To examine the effect of ankle-foot orthoses (AFO) on walking activity in children with cerebral palsy (CP).
We used a randomized cross-over design with 11 children with bilateral CP, mean age 4.3 years. Subjects were randomized to current AFO-ON or AFO-OFF for 2 weeks and then crossed over. Walking activity (average total steps/day), intensity, and stride rate curves were collected via an ankle accelerometer. Group effects were examined with the Wilcoxon signed-rank test and within-subject effects examined for more than 1 standard deviation change.
No significant group difference was found in average total daily step count between treatment conditions (P = .48). For the AFO-ON condition, 2 subjects (18%) increased total steps/day; 4 (36%) increased walking time; 2 (18%) had more strides at a rate of more than 30 strides/min; and 2 (18%) reached higher peak intensity.
Clinically prescribed AFO/footwear did not consistently enhance walking activity levels or intensity. Larger studies are warranted.
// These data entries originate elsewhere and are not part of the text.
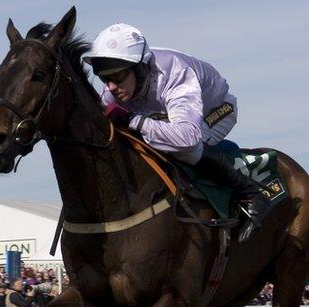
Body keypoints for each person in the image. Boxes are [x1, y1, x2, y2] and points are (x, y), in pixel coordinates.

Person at [84, 23, 272, 243]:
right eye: (104, 79)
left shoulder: (174, 73)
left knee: (187, 150)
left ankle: (252, 195)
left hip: (216, 110)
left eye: (117, 77)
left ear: (139, 67)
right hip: (167, 115)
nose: (111, 87)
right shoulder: (115, 88)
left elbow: (187, 136)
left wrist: (135, 121)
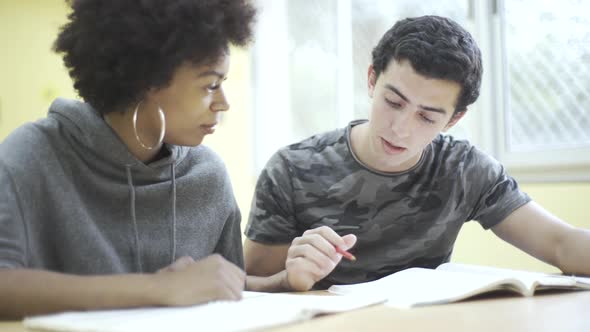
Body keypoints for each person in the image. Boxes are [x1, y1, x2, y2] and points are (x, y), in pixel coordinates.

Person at [243, 15, 590, 292]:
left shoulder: (464, 169)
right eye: (393, 102)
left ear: (454, 119)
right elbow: (247, 284)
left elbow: (560, 243)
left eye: (427, 116)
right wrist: (289, 280)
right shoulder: (290, 169)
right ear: (371, 80)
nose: (400, 128)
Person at [0, 0, 256, 319]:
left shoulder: (208, 175)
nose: (223, 104)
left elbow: (222, 285)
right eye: (211, 85)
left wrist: (280, 280)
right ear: (145, 81)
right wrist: (157, 289)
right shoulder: (31, 156)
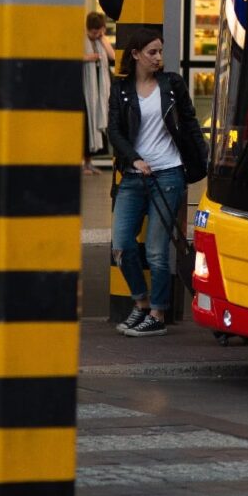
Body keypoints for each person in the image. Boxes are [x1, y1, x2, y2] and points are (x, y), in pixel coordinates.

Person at [106, 27, 207, 338]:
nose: (158, 58)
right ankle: (141, 302)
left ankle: (158, 313)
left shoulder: (172, 84)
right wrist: (133, 158)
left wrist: (201, 161)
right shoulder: (121, 88)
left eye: (160, 51)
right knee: (122, 246)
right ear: (135, 54)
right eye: (152, 52)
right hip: (134, 177)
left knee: (156, 250)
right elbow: (114, 131)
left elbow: (189, 123)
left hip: (168, 175)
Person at [82, 12, 114, 175]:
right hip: (86, 88)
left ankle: (89, 162)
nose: (96, 35)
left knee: (96, 121)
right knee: (85, 124)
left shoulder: (101, 40)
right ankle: (83, 162)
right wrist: (87, 58)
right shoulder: (81, 40)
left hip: (99, 88)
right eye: (94, 32)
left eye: (99, 31)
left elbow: (113, 56)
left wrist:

研究踝足矫形器(AFO)对脑瘫(CP)患儿步行活动的影响。
我们采用随机交叉设计,纳入11名双侧脑瘫患儿,平均年龄4.3岁。受试者被随机分为佩戴现有AFO(AFO-ON)或不佩戴AFO(AFO-OFF)两组,每组持续2周,之后进行交叉。通过脚踝加速度计收集步行活动(平均每日总步数)、强度和步频曲线。采用Wilcoxon符号秩检验来检验组间效应,并对超过1个标准差变化的受试者内效应进行检验。
治疗条件之间的平均每日总步数未发现显著的组间差异(P = 0.48)。在AFO-ON组中,2名受试者(18%)每日总步数增加;4名(36%)步行时间增加;2名(18%)步频超过30步/分钟的步数增多;2名(18%)达到更高的峰值强度。
临床处方的AFO/鞋类并不能持续提高步行活动水平或强度。有必要开展更大规模的研究。